What the task asks:
Only one span of the listing below is wanted: the lines from the one with "THE GREAT SEAL" through the one with "65335 PER20140001", reproduced exactly, both ends kept.
==========
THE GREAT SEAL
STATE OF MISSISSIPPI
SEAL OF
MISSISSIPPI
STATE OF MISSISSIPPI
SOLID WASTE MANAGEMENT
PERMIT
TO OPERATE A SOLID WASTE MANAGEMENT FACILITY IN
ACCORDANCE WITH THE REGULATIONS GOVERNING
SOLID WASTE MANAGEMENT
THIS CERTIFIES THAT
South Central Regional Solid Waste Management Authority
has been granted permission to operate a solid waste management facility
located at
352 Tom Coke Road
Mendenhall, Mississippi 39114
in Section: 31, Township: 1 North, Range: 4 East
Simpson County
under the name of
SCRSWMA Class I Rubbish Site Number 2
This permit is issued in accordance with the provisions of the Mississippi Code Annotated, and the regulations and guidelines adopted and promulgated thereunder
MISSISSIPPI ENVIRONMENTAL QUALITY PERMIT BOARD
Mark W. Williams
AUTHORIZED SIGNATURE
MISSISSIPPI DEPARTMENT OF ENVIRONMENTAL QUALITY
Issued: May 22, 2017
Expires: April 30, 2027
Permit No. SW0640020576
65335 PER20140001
==========
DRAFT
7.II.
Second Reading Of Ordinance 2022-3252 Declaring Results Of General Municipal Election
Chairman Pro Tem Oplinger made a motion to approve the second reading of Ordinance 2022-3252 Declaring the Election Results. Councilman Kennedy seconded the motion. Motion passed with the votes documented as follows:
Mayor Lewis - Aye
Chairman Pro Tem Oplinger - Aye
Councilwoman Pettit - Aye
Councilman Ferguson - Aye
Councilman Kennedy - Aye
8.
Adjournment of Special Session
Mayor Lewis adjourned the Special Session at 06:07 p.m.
==========
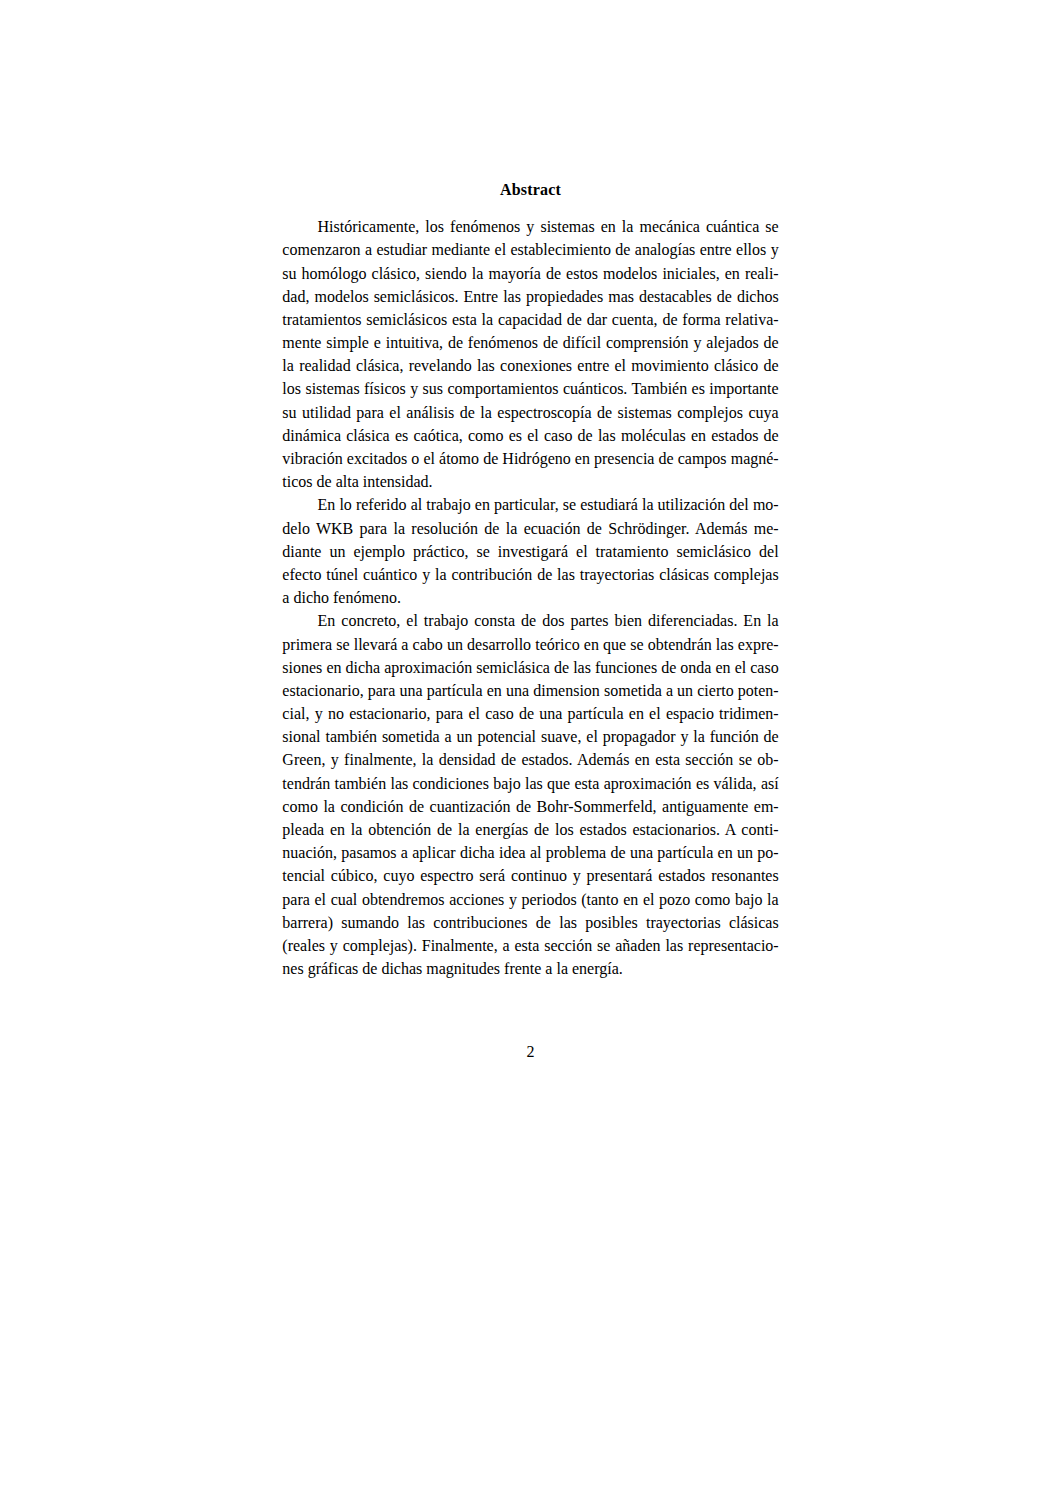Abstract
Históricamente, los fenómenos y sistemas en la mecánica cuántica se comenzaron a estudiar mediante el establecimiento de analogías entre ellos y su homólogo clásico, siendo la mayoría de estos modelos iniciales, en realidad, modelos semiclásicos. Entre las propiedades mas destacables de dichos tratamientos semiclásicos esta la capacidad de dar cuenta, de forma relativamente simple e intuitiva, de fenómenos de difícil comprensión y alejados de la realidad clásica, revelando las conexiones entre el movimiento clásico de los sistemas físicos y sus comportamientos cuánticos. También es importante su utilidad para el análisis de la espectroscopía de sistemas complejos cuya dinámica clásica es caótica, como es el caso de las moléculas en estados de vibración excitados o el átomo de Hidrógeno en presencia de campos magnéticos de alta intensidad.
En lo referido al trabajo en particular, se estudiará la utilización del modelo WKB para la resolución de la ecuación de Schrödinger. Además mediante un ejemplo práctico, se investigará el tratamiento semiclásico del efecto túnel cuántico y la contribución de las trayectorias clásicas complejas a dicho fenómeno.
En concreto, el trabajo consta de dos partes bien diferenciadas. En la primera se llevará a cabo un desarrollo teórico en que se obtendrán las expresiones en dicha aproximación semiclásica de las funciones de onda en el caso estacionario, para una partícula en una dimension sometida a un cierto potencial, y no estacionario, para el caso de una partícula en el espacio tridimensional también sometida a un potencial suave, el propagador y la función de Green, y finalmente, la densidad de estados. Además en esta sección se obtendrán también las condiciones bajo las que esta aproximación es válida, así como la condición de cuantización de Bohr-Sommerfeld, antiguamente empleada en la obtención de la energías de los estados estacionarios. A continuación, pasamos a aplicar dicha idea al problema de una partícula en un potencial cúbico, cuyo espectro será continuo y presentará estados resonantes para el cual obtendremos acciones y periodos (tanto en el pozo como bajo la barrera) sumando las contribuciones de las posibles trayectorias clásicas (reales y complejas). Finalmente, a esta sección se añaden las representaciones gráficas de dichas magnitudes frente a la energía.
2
==========
Result for this exercise:
THE GREAT SEAL
STATE OF MISSISSIPPI
SEAL OF
MISSISSIPPI
STATE OF MISSISSIPPI
SOLID WASTE MANAGEMENT
PERMIT
TO OPERATE A SOLID WASTE MANAGEMENT FACILITY IN
ACCORDANCE WITH THE REGULATIONS GOVERNING
SOLID WASTE MANAGEMENT
THIS CERTIFIES THAT
South Central Regional Solid Waste Management Authority
has been granted permission to operate a solid waste management facility
located at
352 Tom Coke Road
Mendenhall, Mississippi 39114
in Section: 31, Township: 1 North, Range: 4 East
Simpson County
under the name of
SCRSWMA Class I Rubbish Site Number 2
This permit is issued in accordance with the provisions of the Mississippi Code Annotated, and the regulations and guidelines adopted and promulgated thereunder
MISSISSIPPI ENVIRONMENTAL QUALITY PERMIT BOARD
Mark W. Williams
AUTHORIZED SIGNATURE
MISSISSIPPI DEPARTMENT OF ENVIRONMENTAL QUALITY
Issued: May 22, 2017
Expires: April 30, 2027
Permit No. SW0640020576
65335 PER20140001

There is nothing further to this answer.